Text
++++++++++++++++++++
# Duschbattle der BB-Ladies: Gina-Lisa vs. Jordan !



## Mandalorianer (18 Aug. 2011)

*Wer ist heißer?
Duschbattle der BB-Ladies: Gina-Lisa vs. Jordan!​*

Sie zeigen nun mal gerne, warum sie sich selbst für so verdammt unwiderstehlich halten: Big Brother-Küken Jordan (18) hat es schon lange vorgemacht, Gina-Lisa Lohfink (24) zieht nun nach, was die Freizügigkeit betrifft! Denn neben der Haarfarbe haben die beiden blonden Ladies noch eine Gemeinsamkeit, die sofort ins Auge sticht: Eine Oberweite, die sogar Softie Benny (21) ins Schwärmen geraten lässt!




​

Aber nicht nur obenrum betonen sie dank knapper Bikinis beim Duschen, wie Frau auszusehen hat, auch ansonsten präsentieren beide ihren Körper offenherzig und besonders gerne eben unter fließendem Wasser! Ein echtes Schmankerl nebenher: Offenbar haben sowohl Jordan als auch Gina-Lisa ein Faible für Bademoden mit Leo-Print! Ob das den Zuschauern nun gefällt, oder ob das der ein oder andere vielleicht etwas zu gewollt findet, ist Geschmackssache, aber Aufmerksamkeit bekommen die beiden dadurch alle mal! Sogar ein Video von Jordans Spaß mit Shampoo und Brauser gibt es schon, was wir von Gina-Lisa noch geboten bekommen werden, ist abzuwarten! Zumindest für ihren Umzug auf die Alm ist sie jetzt schon etwas kampferprobt, wenn es um die Präsentation der eigenen Person vor TV-Kameras geht, was sie aber bekanntermaßen schon seit Germany's next Topmodel weiß!

*Doch was meint ihr eigentlich zu den Auftritten der Blondinen im kühlen Nass?
Welche der zwei Damen macht denn mehr her, fast unverhüllt in der Dusche des Big Brother-Domizils? 
Stimmt ab!*


----------



## Chamser81 (18 Aug. 2011)

Sind beide billig aber eben auch geil!


----------



## sport (28 Dez. 2012)

ohne bikini wäre besser


----------



## papstjohannes (4 Jan. 2013)

Toll! So was will man sehen!


----------
++++++++++++++++++++
Gegebene Daten
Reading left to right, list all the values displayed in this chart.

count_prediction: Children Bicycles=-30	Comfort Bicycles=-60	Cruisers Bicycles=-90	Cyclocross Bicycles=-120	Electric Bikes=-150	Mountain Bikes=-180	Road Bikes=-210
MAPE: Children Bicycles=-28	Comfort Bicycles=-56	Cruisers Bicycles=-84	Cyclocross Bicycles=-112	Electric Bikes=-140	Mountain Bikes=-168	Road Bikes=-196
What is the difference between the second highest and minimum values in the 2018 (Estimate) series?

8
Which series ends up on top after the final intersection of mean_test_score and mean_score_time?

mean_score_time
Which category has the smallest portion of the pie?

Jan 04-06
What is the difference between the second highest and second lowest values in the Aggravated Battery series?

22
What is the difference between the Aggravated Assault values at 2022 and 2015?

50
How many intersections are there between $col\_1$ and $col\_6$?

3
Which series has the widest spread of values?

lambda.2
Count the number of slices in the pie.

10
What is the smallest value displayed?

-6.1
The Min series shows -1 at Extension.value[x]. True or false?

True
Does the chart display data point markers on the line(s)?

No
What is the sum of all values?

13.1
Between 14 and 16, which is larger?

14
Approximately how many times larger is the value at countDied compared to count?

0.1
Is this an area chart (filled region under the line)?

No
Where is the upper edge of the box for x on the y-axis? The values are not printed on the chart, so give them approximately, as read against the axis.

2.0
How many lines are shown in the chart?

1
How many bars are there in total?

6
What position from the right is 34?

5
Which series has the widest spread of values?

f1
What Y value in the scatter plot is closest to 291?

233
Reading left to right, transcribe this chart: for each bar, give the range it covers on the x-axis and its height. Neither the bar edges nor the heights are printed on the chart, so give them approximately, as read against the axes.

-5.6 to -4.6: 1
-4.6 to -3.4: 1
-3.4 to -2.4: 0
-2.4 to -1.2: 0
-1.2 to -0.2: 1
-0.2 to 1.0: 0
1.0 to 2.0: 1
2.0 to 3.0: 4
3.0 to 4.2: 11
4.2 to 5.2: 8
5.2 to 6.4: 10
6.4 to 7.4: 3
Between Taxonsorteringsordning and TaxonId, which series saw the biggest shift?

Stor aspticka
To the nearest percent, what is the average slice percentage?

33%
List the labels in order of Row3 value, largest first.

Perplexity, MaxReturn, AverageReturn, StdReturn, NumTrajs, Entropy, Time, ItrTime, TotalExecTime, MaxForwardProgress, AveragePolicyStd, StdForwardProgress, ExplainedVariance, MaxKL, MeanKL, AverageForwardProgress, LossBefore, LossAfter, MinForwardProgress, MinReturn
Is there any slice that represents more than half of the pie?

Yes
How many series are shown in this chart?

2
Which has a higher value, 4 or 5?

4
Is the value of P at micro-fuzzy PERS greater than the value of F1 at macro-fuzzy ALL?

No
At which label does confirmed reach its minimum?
++++++++++++++++++++
Zu erledigen
- A) Übersetze diesen Satz aus dem Text ins Englische: „Ein echtes Schmankerl nebenher: Offenbar haben sowohl Jordan als auch Gina-Lisa ein Faible für Bademoden mit Leo-Print!“
- B) Wiederhole die Auflistung Zeile für Zeile unverändert, vom Anfang der Auflistung bis einschließlich der Zeile mit „Which category has“.

Lösungen
- A) A real treat on the side: apparently both Jordan and Gina-Lisa have a soft spot for swimwear with a leopard print!

- B)
Reading left to right, list all the values displayed in this chart.

count_prediction: Children Bicycles=-30	Comfort Bicycles=-60	Cruisers Bicycles=-90	Cyclocross Bicycles=-120	Electric Bikes=-150	Mountain Bikes=-180	Road Bikes=-210
MAPE: Children Bicycles=-28	Comfort Bicycles=-56	Cruisers Bicycles=-84	Cyclocross Bicycles=-112	Electric Bikes=-140	Mountain Bikes=-168	Road Bikes=-196
What is the difference between the second highest and minimum values in the 2018 (Estimate) series?

8
Which series ends up on top after the final intersection of mean_test_score and mean_score_time?

mean_score_time
Which category has the smallest portion of the pie?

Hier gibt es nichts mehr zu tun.